Well he's yet to really define how the iBook is girlish for starters. I cannot fathom what makes it seem so. It simply looks like a sleek blue and white laptop to me, and since I'm both male, and a college student I somehow think me at least somewhat better qualified to consider whether my peers would approve of it thean Dvorak. He probably paid for his entire college career with what I'll spend in a year. Times they have a changed, and Dvoraks males is outdated. I half expect him to talk about how the iBook simply wouldn't go with drool stains, and a loin cloth, and how real males don't type, they bash rocks, and grunt. This is the nineties, and sex stereotypes are passe. Today's male can see both a good machine (specs), and a cool looking computer.

"The first thing you'll notice about iBook is its enticing design and incredible attention to detail. You can get iBook in two delectable translucent colors, both featuring a stunning shape that's sure to attract attention. Try the convenient foldaway handle to find out for yourself how easy it is to take iBook wherever you go."

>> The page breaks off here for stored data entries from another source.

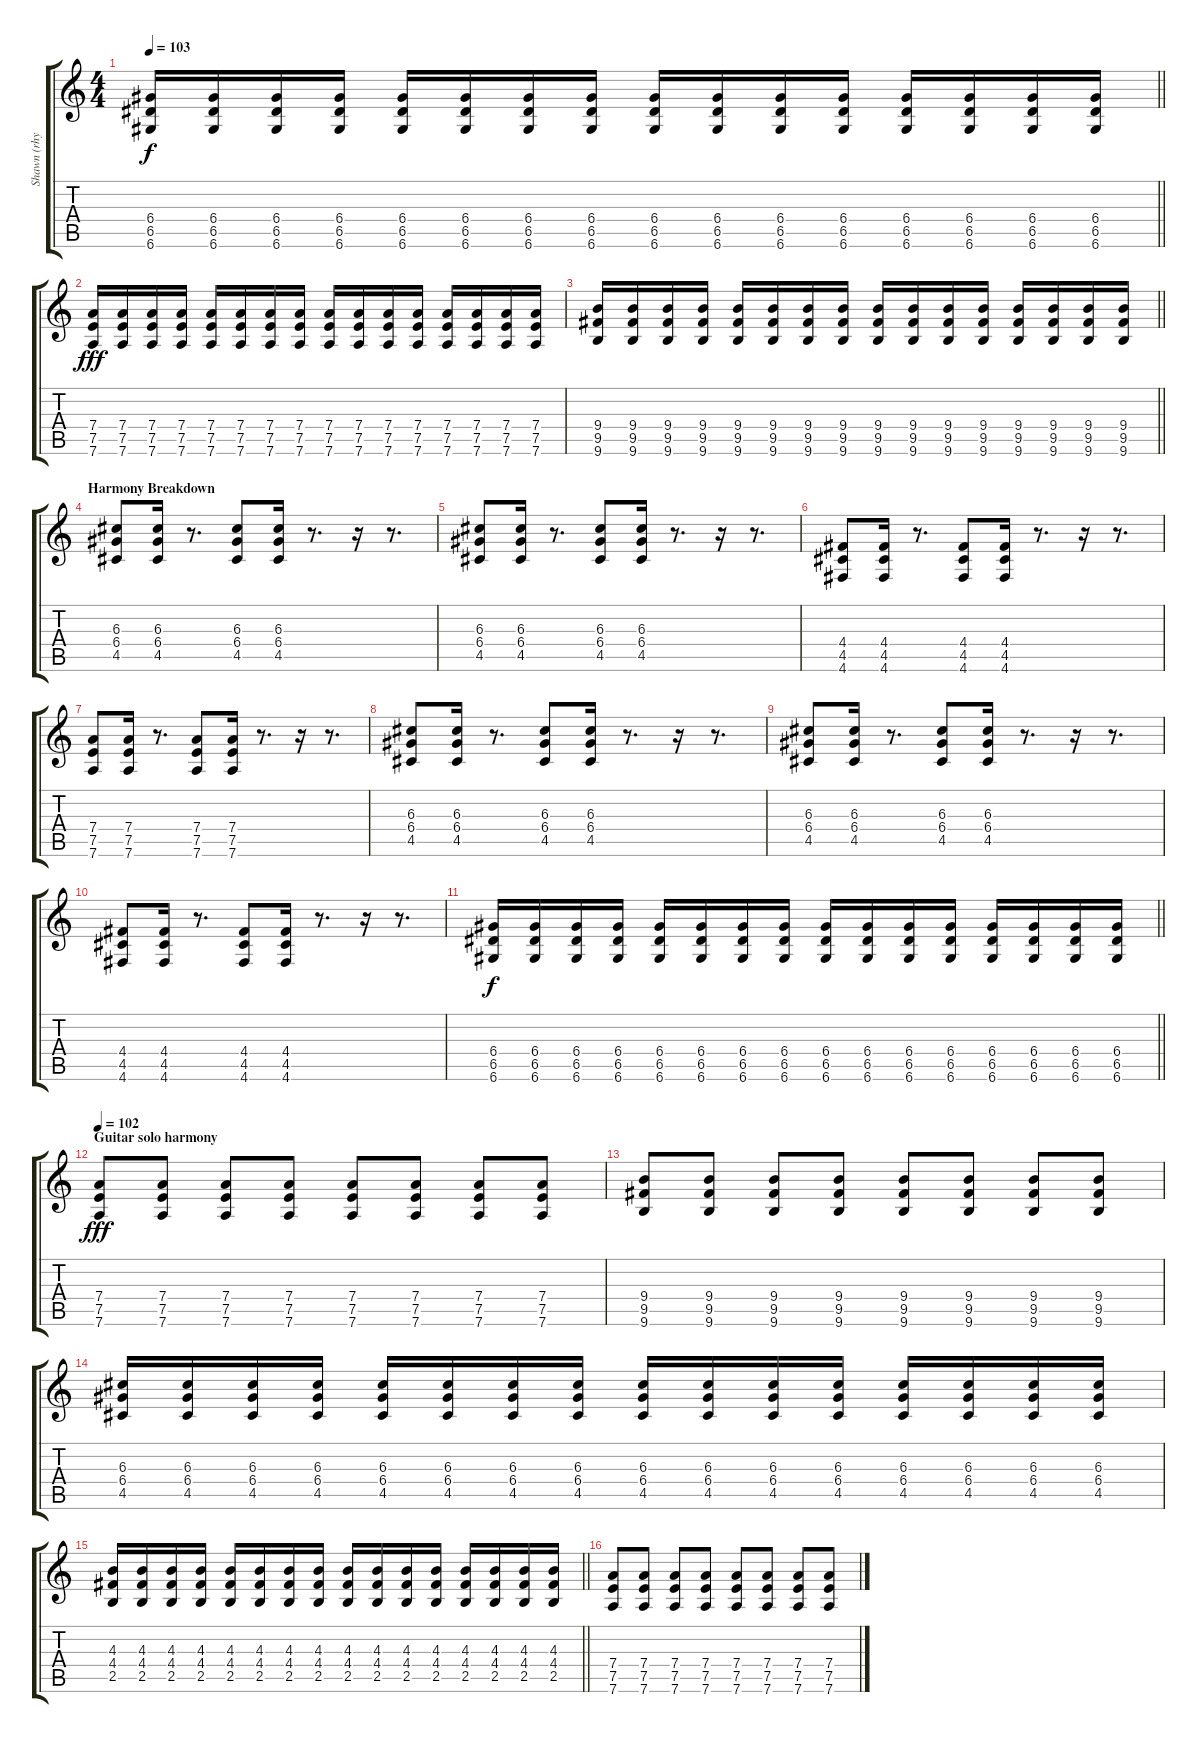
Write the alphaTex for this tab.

\track ("Shawn (rhythm)" "Shawn (rhy") {instrument overdrivenguitar}
\staff {score tabs}
\tuning (E4 B3 G3 D3 A2 D2) {hide}
\ts (4 4)
\tempo 103
\clef g2
\barLineRight lightlight
\ks c
(6.4 6.5 6.6).16{dy f} (6.4 6.5 6.6).16 (6.4 6.5 6.6).16 (6.4 6.5 6.6).16 (6.4 6.5 6.6).16 (6.4 6.5 6.6).16 (6.4 6.5 6.6).16 (6.4 6.5 6.6).16 (6.4 6.5 6.6).16 (6.4 6.5 6.6).16 (6.4 6.5 6.6).16 (6.4 6.5 6.6).16 (6.4 6.5 6.6).16 (6.4 6.5 6.6).16 (6.4 6.5 6.6).16 (6.4 6.5 6.6).16 |
(7.4 7.5 7.6).16{dy fff} (7.4 7.5 7.6).16 (7.4 7.5 7.6).16 (7.4 7.5 7.6).16 (7.4 7.5 7.6).16 (7.4 7.5 7.6).16 (7.4 7.5 7.6).16 (7.4 7.5 7.6).16 (7.4 7.5 7.6).16 (7.4 7.5 7.6).16 (7.4 7.5 7.6).16 (7.4 7.5 7.6).16 (7.4 7.5 7.6).16 (7.4 7.5 7.6).16 (7.4 7.5 7.6).16 (7.4 7.5 7.6).16 |
\barLineRight lightlight
(9.4 9.5 9.6).16 (9.4 9.5 9.6).16 (9.4 9.5 9.6).16 (9.4 9.5 9.6).16 (9.4 9.5 9.6).16 (9.4 9.5 9.6).16 (9.4 9.5 9.6).16 (9.4 9.5 9.6).16 (9.4 9.5 9.6).16 (9.4 9.5 9.6).16 (9.4 9.5 9.6).16 (9.4 9.5 9.6).16 (9.4 9.5 9.6).16 (9.4 9.5 9.6).16 (9.4 9.5 9.6).16 (9.4 9.5 9.6).16 |
\section ("" "Harmony Breakdown")
(6.3 6.4 4.5).8 (6.3 6.4 4.5).16 r.8{d} (6.3 6.4 4.5).8{beam merge} (6.3 6.4 4.5).16 r.8{d} r.16 r.8{d} |
(6.3 6.4 4.5).8 (6.3 6.4 4.5).16 r.8{d} (6.3 6.4 4.5).8{beam merge} (6.3 6.4 4.5).16 r.8{d} r.16 r.8{d} |
(4.4 4.5 4.6).8 (4.4 4.5 4.6).16 r.8{d} (4.4 4.5 4.6).8{beam merge} (4.4 4.5 4.6).16 r.8{d} r.16 r.8{d} |
(7.4 7.5 7.6).8 (7.4 7.5 7.6).16 r.8{d} (7.4 7.5 7.6).8{beam merge} (7.4 7.5 7.6).16 r.8{d} r.16 r.8{d} |
(6.3 6.4 4.5).8 (6.3 6.4 4.5).16 r.8{d} (6.3 6.4 4.5).8{beam merge} (6.3 6.4 4.5).16 r.8{d} r.16 r.8{d} |
(6.3 6.4 4.5).8 (6.3 6.4 4.5).16 r.8{d} (6.3 6.4 4.5).8{beam merge} (6.3 6.4 4.5).16 r.8{d} r.16 r.8{d} |
(4.4 4.5 4.6).8 (4.4 4.5 4.6).16 r.8{d} (4.4 4.5 4.6).8{beam merge} (4.4 4.5 4.6).16 r.8{d} r.16 r.8{d} |
\barLineRight lightlight
(6.4 6.5 6.6).16{dy f} (6.4 6.5 6.6).16 (6.4 6.5 6.6).16 (6.4 6.5 6.6).16 (6.4 6.5 6.6).16 (6.4 6.5 6.6).16 (6.4 6.5 6.6).16 (6.4 6.5 6.6).16 (6.4 6.5 6.6).16 (6.4 6.5 6.6).16 (6.4 6.5 6.6).16 (6.4 6.5 6.6).16 (6.4 6.5 6.6).16 (6.4 6.5 6.6).16 (6.4 6.5 6.6).16 (6.4 6.5 6.6).16 |
\section ("" "Guitar solo harmony")
\tempo 102
(7.4 7.5 7.6).8{dy fff} (7.4 7.5 7.6).8 (7.4 7.5 7.6).8 (7.4 7.5 7.6).8 (7.4 7.5 7.6).8 (7.4 7.5 7.6).8 (7.4 7.5 7.6).8 (7.4 7.5 7.6).8 |
(9.4 9.5 9.6).8 (9.4 9.5 9.6).8 (9.4 9.5 9.6).8 (9.4 9.5 9.6).8 (9.4 9.5 9.6).8 (9.4 9.5 9.6).8 (9.4 9.5 9.6).8 (9.4 9.5 9.6).8 |
(6.3 6.4 4.5).16 (6.3 6.4 4.5).16 (6.3 6.4 4.5).16 (6.3 6.4 4.5).16 (6.3 6.4 4.5).16 (6.3 6.4 4.5).16 (6.3 6.4 4.5).16 (6.3 6.4 4.5).16 (6.3 6.4 4.5).16 (6.3 6.4 4.5).16 (6.3 6.4 4.5).16 (6.3 6.4 4.5).16 (6.3 6.4 4.5).16 (6.3 6.4 4.5).16 (6.3 6.4 4.5).16 (6.3 6.4 4.5).16 |
\barLineRight lightlight
(4.3 4.4 2.5).16 (4.3 4.4 2.5).16 (4.3 4.4 2.5).16 (4.3 4.4 2.5).16 (4.3 4.4 2.5).16 (4.3 4.4 2.5).16 (4.3 4.4 2.5).16 (4.3 4.4 2.5).16 (4.3 4.4 2.5).16 (4.3 4.4 2.5).16 (4.3 4.4 2.5).16 (4.3 4.4 2.5).16 (4.3 4.4 2.5).16 (4.3 4.4 2.5).16 (4.3 4.4 2.5).16 (4.3 4.4 2.5).16 |
(7.4 7.5 7.6).8 (7.4 7.5 7.6).8 (7.4 7.5 7.6).8 (7.4 7.5 7.6).8 (7.4 7.5 7.6).8 (7.4 7.5 7.6).8 (7.4 7.5 7.6).8 (7.4 7.5 7.6).8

Who writes this stuff? Enticing? Delectable? Where's Mae West when we need her? There has to be something wrong with a company that describes its computer colors as delectable, don't you think? When you see some guy pulling an iBook out of his backpack a few months from now, tell him his little computer looks delectable and see what he says.

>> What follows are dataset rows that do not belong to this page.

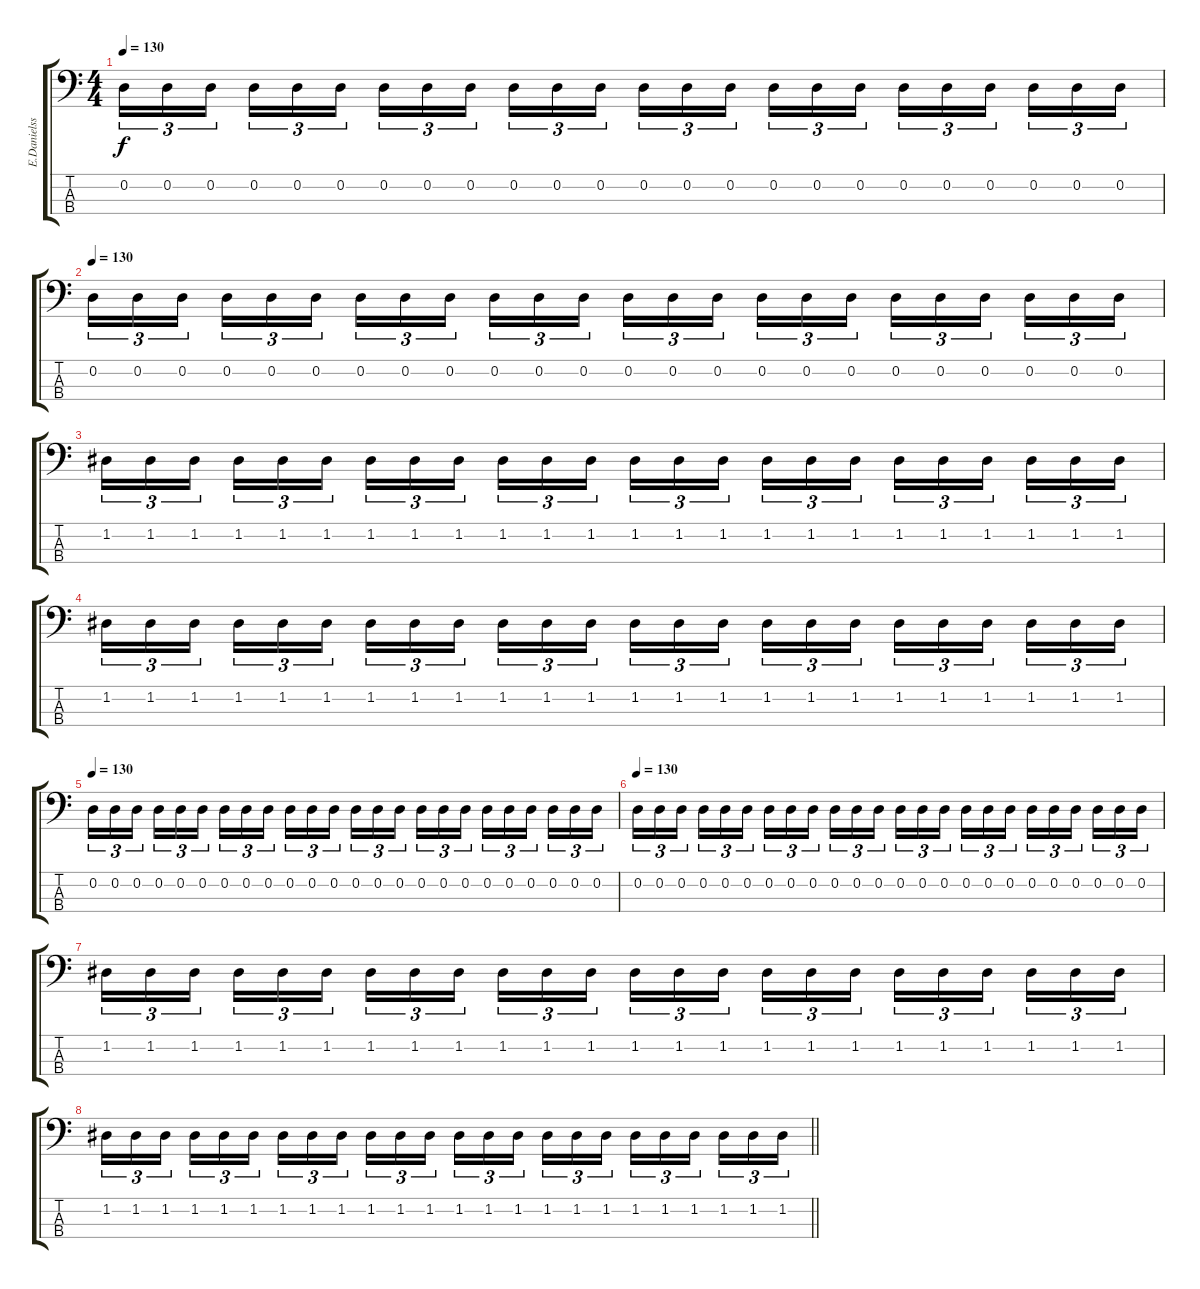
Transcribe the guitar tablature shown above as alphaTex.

\track ("E.Danielsson(Bass)" "E.Danielss") {instrument electricbasspick}
\staff {score tabs}
\tuning (G2 D2 A1 E1) {hide}
\ts (4 4)
\tempo 130
\clef f4
\ks c
0.2.16{tu (3 2) dy f} 0.2.16{tu (3 2)} 0.2.16{tu (3 2) beam splitsecondary} 0.2.16{tu (3 2)} 0.2.16{tu (3 2)} 0.2.16{tu (3 2)} 0.2.16{tu (3 2)} 0.2.16{tu (3 2)} 0.2.16{tu (3 2) beam splitsecondary} 0.2.16{tu (3 2)} 0.2.16{tu (3 2)} 0.2.16{tu (3 2)} 0.2.16{tu (3 2)} 0.2.16{tu (3 2)} 0.2.16{tu (3 2) beam splitsecondary} 0.2.16{tu (3 2)} 0.2.16{tu (3 2)} 0.2.16{tu (3 2)} 0.2.16{tu (3 2)} 0.2.16{tu (3 2)} 0.2.16{tu (3 2) beam splitsecondary} 0.2.16{tu (3 2)} 0.2.16{tu (3 2)} 0.2.16{tu (3 2)} |
\tempo 130
0.2.16{tu (3 2)} 0.2.16{tu (3 2)} 0.2.16{tu (3 2) beam splitsecondary} 0.2.16{tu (3 2)} 0.2.16{tu (3 2)} 0.2.16{tu (3 2)} 0.2.16{tu (3 2)} 0.2.16{tu (3 2)} 0.2.16{tu (3 2) beam splitsecondary} 0.2.16{tu (3 2)} 0.2.16{tu (3 2)} 0.2.16{tu (3 2)} 0.2.16{tu (3 2)} 0.2.16{tu (3 2)} 0.2.16{tu (3 2) beam splitsecondary} 0.2.16{tu (3 2)} 0.2.16{tu (3 2)} 0.2.16{tu (3 2)} 0.2.16{tu (3 2)} 0.2.16{tu (3 2)} 0.2.16{tu (3 2) beam splitsecondary} 0.2.16{tu (3 2)} 0.2.16{tu (3 2)} 0.2.16{tu (3 2)} |
1.2.16{tu (3 2)} 1.2.16{tu (3 2)} 1.2.16{tu (3 2) beam splitsecondary} 1.2.16{tu (3 2)} 1.2.16{tu (3 2)} 1.2.16{tu (3 2)} 1.2.16{tu (3 2)} 1.2.16{tu (3 2)} 1.2.16{tu (3 2) beam splitsecondary} 1.2.16{tu (3 2)} 1.2.16{tu (3 2)} 1.2.16{tu (3 2)} 1.2.16{tu (3 2)} 1.2.16{tu (3 2)} 1.2.16{tu (3 2) beam splitsecondary} 1.2.16{tu (3 2)} 1.2.16{tu (3 2)} 1.2.16{tu (3 2)} 1.2.16{tu (3 2)} 1.2.16{tu (3 2)} 1.2.16{tu (3 2) beam splitsecondary} 1.2.16{tu (3 2)} 1.2.16{tu (3 2)} 1.2.16{tu (3 2)} |
1.2.16{tu (3 2)} 1.2.16{tu (3 2)} 1.2.16{tu (3 2) beam splitsecondary} 1.2.16{tu (3 2)} 1.2.16{tu (3 2)} 1.2.16{tu (3 2)} 1.2.16{tu (3 2)} 1.2.16{tu (3 2)} 1.2.16{tu (3 2) beam splitsecondary} 1.2.16{tu (3 2)} 1.2.16{tu (3 2)} 1.2.16{tu (3 2)} 1.2.16{tu (3 2)} 1.2.16{tu (3 2)} 1.2.16{tu (3 2) beam splitsecondary} 1.2.16{tu (3 2)} 1.2.16{tu (3 2)} 1.2.16{tu (3 2)} 1.2.16{tu (3 2)} 1.2.16{tu (3 2)} 1.2.16{tu (3 2) beam splitsecondary} 1.2.16{tu (3 2)} 1.2.16{tu (3 2)} 1.2.16{tu (3 2)} |
\tempo 130
0.2.16{tu (3 2)} 0.2.16{tu (3 2)} 0.2.16{tu (3 2) beam splitsecondary} 0.2.16{tu (3 2)} 0.2.16{tu (3 2)} 0.2.16{tu (3 2)} 0.2.16{tu (3 2)} 0.2.16{tu (3 2)} 0.2.16{tu (3 2) beam splitsecondary} 0.2.16{tu (3 2)} 0.2.16{tu (3 2)} 0.2.16{tu (3 2)} 0.2.16{tu (3 2)} 0.2.16{tu (3 2)} 0.2.16{tu (3 2) beam splitsecondary} 0.2.16{tu (3 2)} 0.2.16{tu (3 2)} 0.2.16{tu (3 2)} 0.2.16{tu (3 2)} 0.2.16{tu (3 2)} 0.2.16{tu (3 2) beam splitsecondary} 0.2.16{tu (3 2)} 0.2.16{tu (3 2)} 0.2.16{tu (3 2)} |
\tempo 130
0.2.16{tu (3 2)} 0.2.16{tu (3 2)} 0.2.16{tu (3 2) beam splitsecondary} 0.2.16{tu (3 2)} 0.2.16{tu (3 2)} 0.2.16{tu (3 2)} 0.2.16{tu (3 2)} 0.2.16{tu (3 2)} 0.2.16{tu (3 2) beam splitsecondary} 0.2.16{tu (3 2)} 0.2.16{tu (3 2)} 0.2.16{tu (3 2)} 0.2.16{tu (3 2)} 0.2.16{tu (3 2)} 0.2.16{tu (3 2) beam splitsecondary} 0.2.16{tu (3 2)} 0.2.16{tu (3 2)} 0.2.16{tu (3 2)} 0.2.16{tu (3 2)} 0.2.16{tu (3 2)} 0.2.16{tu (3 2) beam splitsecondary} 0.2.16{tu (3 2)} 0.2.16{tu (3 2)} 0.2.16{tu (3 2)} |
1.2.16{tu (3 2)} 1.2.16{tu (3 2)} 1.2.16{tu (3 2) beam splitsecondary} 1.2.16{tu (3 2)} 1.2.16{tu (3 2)} 1.2.16{tu (3 2)} 1.2.16{tu (3 2)} 1.2.16{tu (3 2)} 1.2.16{tu (3 2) beam splitsecondary} 1.2.16{tu (3 2)} 1.2.16{tu (3 2)} 1.2.16{tu (3 2)} 1.2.16{tu (3 2)} 1.2.16{tu (3 2)} 1.2.16{tu (3 2) beam splitsecondary} 1.2.16{tu (3 2)} 1.2.16{tu (3 2)} 1.2.16{tu (3 2)} 1.2.16{tu (3 2)} 1.2.16{tu (3 2)} 1.2.16{tu (3 2) beam splitsecondary} 1.2.16{tu (3 2)} 1.2.16{tu (3 2)} 1.2.16{tu (3 2)} |
\barLineRight lightlight
1.2.16{tu (3 2)} 1.2.16{tu (3 2)} 1.2.16{tu (3 2) beam splitsecondary} 1.2.16{tu (3 2)} 1.2.16{tu (3 2)} 1.2.16{tu (3 2)} 1.2.16{tu (3 2)} 1.2.16{tu (3 2)} 1.2.16{tu (3 2) beam splitsecondary} 1.2.16{tu (3 2)} 1.2.16{tu (3 2)} 1.2.16{tu (3 2)} 1.2.16{tu (3 2)} 1.2.16{tu (3 2)} 1.2.16{tu (3 2) beam splitsecondary} 1.2.16{tu (3 2)} 1.2.16{tu (3 2)} 1.2.16{tu (3 2)} 1.2.16{tu (3 2)} 1.2.16{tu (3 2)} 1.2.16{tu (3 2) beam splitsecondary} 1.2.16{tu (3 2)} 1.2.16{tu (3 2)} 1.2.16{tu (3 2)}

Well I can't imagine anything too wrong with the use of the word delectable. Especially consider the same company is named after a piece of fruit, and has a best selling line of computers in fruit flavored colors. Also, owning an eMate I've had people describe it as everything from looking like a playschool toy, to being an incredible work of art (that one believe it or not from a die hard PC user!). Still this has never stopped my emate from being the best portable I've ever owned, with the longest battery life, most stable OS, best included apps, and simply rock solid durability. I think that's what people are going to see in the iBook as well. It features innovations in wireless communication, a long battery life, a compact, but user-friendly design, eMate quality durability, and the ease of Mac OS. (All of this not to mention that its processor runs as fast as my PRO G3 DESKTOP!)

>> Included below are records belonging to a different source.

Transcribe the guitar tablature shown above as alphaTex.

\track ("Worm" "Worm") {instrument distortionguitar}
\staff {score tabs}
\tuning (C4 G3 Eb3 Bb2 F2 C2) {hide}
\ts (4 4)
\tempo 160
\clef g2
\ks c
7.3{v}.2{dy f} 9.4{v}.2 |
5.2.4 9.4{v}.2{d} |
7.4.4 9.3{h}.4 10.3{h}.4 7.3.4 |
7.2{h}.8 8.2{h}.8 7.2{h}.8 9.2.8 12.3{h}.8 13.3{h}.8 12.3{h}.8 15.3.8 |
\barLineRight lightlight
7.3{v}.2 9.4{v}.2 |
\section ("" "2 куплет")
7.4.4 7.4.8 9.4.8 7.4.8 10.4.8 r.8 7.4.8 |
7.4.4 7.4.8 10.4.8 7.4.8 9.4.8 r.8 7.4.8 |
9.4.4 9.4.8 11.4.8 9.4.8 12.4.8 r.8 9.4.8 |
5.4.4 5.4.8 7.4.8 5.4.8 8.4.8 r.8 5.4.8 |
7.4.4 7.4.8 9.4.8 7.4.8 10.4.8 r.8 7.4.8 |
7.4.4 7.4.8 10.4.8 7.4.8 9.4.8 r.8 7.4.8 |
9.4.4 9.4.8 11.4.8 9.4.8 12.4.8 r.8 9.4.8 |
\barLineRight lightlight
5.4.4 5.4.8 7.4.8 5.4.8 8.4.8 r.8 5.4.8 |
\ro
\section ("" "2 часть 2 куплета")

The iBook is only a disaster waiting to happen if you're a PC vendor touting the increasingly slower and hotter Pentium chips. For the K-12, college, and even business markets the computer has all the markings of a winner. Would it be smart of Apple to ship a more conservative color for the business executive who doesn't want to stick out? Sure, but that hardly disqualifies the machine's consumer potential. It seems to me Dvorak's biggest problem is that the computer does everything it should. It's a consumer-oriented machine, and Dvorak simply isn't a consumer, and is out of touch with their needs. Apple made its cash of the education and consumer markets and I somehow thin their R&D labs know a bit more what that market wants than Dvorak who is the first person I've heard of to mistake anything over 3 inches in diameter to be a compact makeup container. I have actually seen Dvorak decent articles, and personally feel he'd be better writing what he knows. Apple has blown away the rest of the personal computer industry and ran circles around the biggies in the industry as they are taken out at the knees by cheap PCs. Yet Apple hasn't lost a single sale to them, or if they have it hasn't hurt 'em. Apple knows what their doing; the iBook looks great and the target market knows it, and its going to be a huge success. Let's just hope that no one has to bother crabby old machismo John Dvorak with the news; he'll be far to busy with his "magic math box", beer, and aging frat pals.